As a result, many coaching sessions, even at Grassroots levels are based upon doing exactly that. For players and teams to keep possession, to have TOP. But as a result, there is a danger that coaches aren’t preparing players properly for actually playing games and for making decisions for themselves about, how, when and where to keep possession against how, when and where to take risks in possession and to try and create a goal scoring opportunity. There are too many possession based training sessions that don’t have any other focus other than to retain possession. The result of this is that too often many players then come into a game and aren’t able or don’t think about passing forward in the direction of the opposition goal. For example, in a game, the ball might be passed to a left footed, left back near the touch line. As a coach, you would hope that if they could, they would open up, get the ball on their left foot and be looking forward towards the opposition goal and thus be able to make decisions about whether to pass forward positively or maybe attack space and run with the ball as a first thought, with keeping possession as the second thought.

But no, too often, their first thought and instinct  is to turn back, to look to pass back to their supporting centre half and keep possession. Now, who is to blame? The player who has spent countless coach led training sessions working on retaining possession and who has been praised in these sessions for retaining possession. Where many of these possession based sessions have given them no idea, geographically, of which way is forward towards the opposition goal, because there are no goals. Or, is the coach to blame?

As a coach, how can you change that? Very simply, by playing more games that have goals! Within the game you can reward a team with a goal through the number of passes they can achieve, which will encourage possession based football, but they can also actually score a goal in the traditional manner, by putting the ball past the GK and through the white posts, which will encourage good and positive decision making and help them become more game orientated players, who think for themselves.

If coaches also plan and think about what they want to focus on during the game, then they can consider implementing a number of factors or conditions into the game, that would keep it as a game with goals, but also provide game elements that would encourage relevant TOP as well as improving players game related decisions.

• _Provided records_
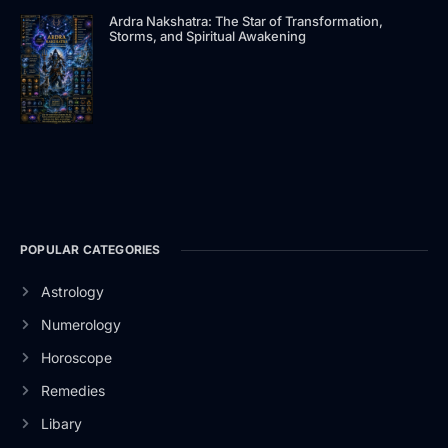
Ardra Nakshatra: The Star of Transformation,
Storms, and Spiritual Awakening
POPULAR CATEGORIES
Astrology
Numerology
Horoscope
Remedies
Libary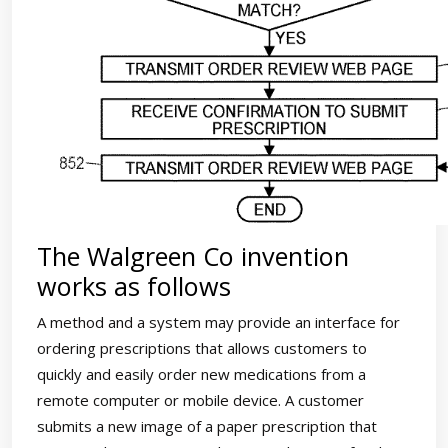
The Walgreen Co invention
works as follows
A method and a system may provide an interface for
ordering prescriptions that allows customers to
quickly and easily order new medications from a
remote computer or mobile device. A customer
submits a new image of a paper prescription that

• _Check your understanding_
a - In the passage on possession training, how can a team be rewarded with a goal other than by scoring in the traditional manner?
b - Carry the passage on possession training on from its final sentence.
None of the items is needed for anything here.

• _Results by task_
a - A team can be rewarded with a goal through the number of passes it achieves.

b -
These might include:

  • When playing a 5 v 5 – 9 v 9 games, make the pitch bigger than normal and condition the GK not to kick the ball out of their hands. This would result in chances being harder to create and encourage / force players to have to pass and work the ball up the pitch, which would mean more passes and more TOP to get closer to the opposition goal.
  • Reward the team in possession a goal if they manage to make an agreed number of passes, as well as being able to score in the conventional manner. The opposition will have to consider pressing the ball when the pass count gets close to the agreed target, resulting in decision time for the team in possession, to keep the ball or to try and exploit the space created by the pressing team.
  • Put in a floating or golden player who plays for whatever team have possession. This golden player would be conditioned to not be able to score and be restricted to a maximum of 2 or 3 touches. The team in possession would then always have an extra player, which would help them achieve, if they wanted to do it, TOP.

In summary, TOP is and should be one way of playing football. Of course coaching sessions that focus on ball retention and TOP should form part of the players education. But if we are truly going to develop players who are not only technically proficient at TOP, but also good game related decision makers, at some point training sessions need to include games, with goals. TOP on its own, should not be the God of our coaching focus or philosophy!